When A Key Employee Wants Equity

I’m going to talk about a scenario that doesn’t happen very often—maybe a half dozen times over your entire life—but which has short- and long-term implications if you handle it poorly.

The Scenario

Picture a dedicated, key employee on your team. They lead, think like an owner, take (the right sorts of) chances, grow accounts, smooth the waters when a client’s feathers are ruffled, take new employees under their wings and train them up right, etc. In every way they make your life easier.

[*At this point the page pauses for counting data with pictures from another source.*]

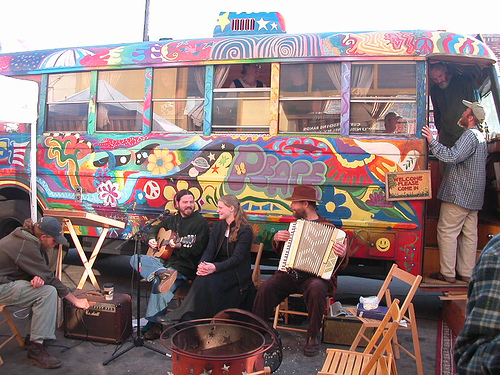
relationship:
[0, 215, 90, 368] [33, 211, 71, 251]
man wearing cap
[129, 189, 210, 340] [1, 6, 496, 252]
man sitting by bus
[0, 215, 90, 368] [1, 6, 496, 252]
man sitting by bus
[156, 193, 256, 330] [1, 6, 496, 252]
person sitting by bus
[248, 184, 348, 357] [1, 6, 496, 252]
man sitting by bus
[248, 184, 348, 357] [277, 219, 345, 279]
man playing instrument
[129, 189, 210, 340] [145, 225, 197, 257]
man playing guitar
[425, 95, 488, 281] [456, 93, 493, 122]
man wearing hat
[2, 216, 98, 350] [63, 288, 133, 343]
man fiddling with amp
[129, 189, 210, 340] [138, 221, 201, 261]
man playing guitar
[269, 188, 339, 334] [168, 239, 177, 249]
man in hand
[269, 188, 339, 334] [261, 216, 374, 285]
man playing accordion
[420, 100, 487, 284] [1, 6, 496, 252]
man walking into bus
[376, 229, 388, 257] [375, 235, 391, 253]
smiley face on sticker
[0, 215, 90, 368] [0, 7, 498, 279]
man near bus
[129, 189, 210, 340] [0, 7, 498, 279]
man near bus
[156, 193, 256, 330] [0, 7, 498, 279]
person near bus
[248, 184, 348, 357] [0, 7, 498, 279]
man near bus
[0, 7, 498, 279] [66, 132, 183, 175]
bus painted with designs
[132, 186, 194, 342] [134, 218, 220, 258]
man playing guitar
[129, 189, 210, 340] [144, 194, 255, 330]
man looking at person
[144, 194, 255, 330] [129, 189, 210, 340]
person seated beside man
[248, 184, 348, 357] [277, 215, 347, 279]
man playing accordian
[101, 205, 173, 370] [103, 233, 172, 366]
microphone stand on microphone stand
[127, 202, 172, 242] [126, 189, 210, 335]
microphone in front of man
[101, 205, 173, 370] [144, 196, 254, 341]
microphone stand in front of woman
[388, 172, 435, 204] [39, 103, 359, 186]
sign hung on bus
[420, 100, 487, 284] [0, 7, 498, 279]
man standing bus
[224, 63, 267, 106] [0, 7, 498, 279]
woman standing in bus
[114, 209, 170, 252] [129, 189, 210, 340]
microphone on man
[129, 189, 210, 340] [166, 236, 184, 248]
man has hand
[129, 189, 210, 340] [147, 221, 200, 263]
man holding guitar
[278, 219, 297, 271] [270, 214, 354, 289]
keys on accordion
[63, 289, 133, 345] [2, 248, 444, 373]
amp on ground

This person is also ambitious, though, and this just can’t be ignored when they come right out and press you for ownership. Not in a passive aggressive way, and not with any sort of improper leverage, but just through expressing a desire to take that next step of commitment to the firm. It’s a signal, a reaffirmation, a deeper commitment to the cause.

Your Reaction

First, this is never a surprise because you’ve either seen hints that it might happen or you just figured it would, because this team member stands above the rest. It’s the first person you consult with after some big change occurs to you the night before at home. It’s the person you check in with about the vibe and how the larger team is reacting to something.

Second, you’re relieved that you won’t apparently lose this person, which would be a blow to you, personally, because this employee has made your life easier by sharing the burden and making it possible for “ownership” to be in two places at once. You trust them and you’ve realized, in fleeting moments, that they have become a linchpin and this request signals their continued commitment.

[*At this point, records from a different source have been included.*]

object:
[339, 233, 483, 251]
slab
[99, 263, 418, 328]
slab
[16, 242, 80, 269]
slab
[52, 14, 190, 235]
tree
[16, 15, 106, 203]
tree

Third, after you sit with your thoughts for a bit, you wonder if this might complicate things down the road. Will you now be required to get their sign-off before all the big decisions? What will this mean for their pay? Or even your pay?

What if something goes wrong down the road? You may have even had a partner that resulted in a bad break-up, and this brings all that pain and frustration to the surface.

The Best Path Forward

I’ll start by saying this: you absolutely must deal with this in a respectful manner, and part of handling it respectfully is to not delay and just hope it dies. It won’t. It’s actually taken them quite a while to even bring this up, and all that time has anchored this request as something they want.

So if they are asking for equity (partial ownership), then that’s what you must explore.

But the Downsides

Part of being respectful to someone that’s important to you is to be honest with them. So you have to push back just a little to make sure that equity is the right answer. And newsbreak: it’s usually not. But let’s play this out with the “cons” of ownership. This is what you’d convey to them:

  1. You might be required to add your name to a personal guarantee for a LOC or loan.
  2. You’ll have a fiduciary responsibility around tax and other issues, even if you weren’t aware of the problem.
  3. We might need to lower your pay in a business slowdown.
  4. Even worse, you may be asked to make a proportional cash infusion.
  5. We’ll need a tighter non-compete, which is legal because you’ll be an owner.
  6. Your personal credit might be exposed.
  7. We’ll need your non-participating “significant other” (spouse or not) to sign an agreement that acknowledges how your shares will be valued and what purchase terms will apply.
  8. Equity is normally purchased and not given.

These things are all true, and when you explain them…kindly…it may insert a bit of doubt into the whole process. If it doesn’t, then you might need to proceed with real equity, in which case you should probably engage Punctuation to confirm that it’s a good idea and to let an experienced guide shape the process.

A Better Alternative

But if those eight “cons” above have scared them off, but they still like the idea of ownership, you don’t want to leave them hanging. In other words, you may very well want to reward their genuine interest with something that sets them apart and rewards their commitment.

That option is an ownership warrant, otherwise known as contract equity. This is similar to a tracking stock, but for the whole company, though it can’t be traded (i.e., sold to someone else). It gives them a vested interest in the company without all the entanglements of actual ownership.

Say you give (yes, it can be a gift) someone 5% contract equity in your firm. This means that they:

  • Get 5% of the transaction value if the firm is sold while they are employed. You could also add a provision that grants them this payout if they were employed within the last X amount of time (say one year).
  • Get 5% of the distributions (as ordinary income, of course).

(Contract equity always includes the first; the second can also be included, but isn’t core to contract equity.)

What it doesn’t do is give them:

  • Any voting rights.
  • The right to sell their position to anyone else. In fact, it disappears when they quit or are terminated.

There are at least a dozen minor provisions that can be included with contract equity, and it’s actually a marvelous tool that benefits both sides if done right.

Finally

That’s it. When someone wants to be your minority partner, you should treat it as a compliment. Which means treating it seriously. But then you have to decide what’s in your best long-term interest, as well as theirs. Partnerships can be the best…or the worst…thing that’s ever happened to you. Enter them cautiously.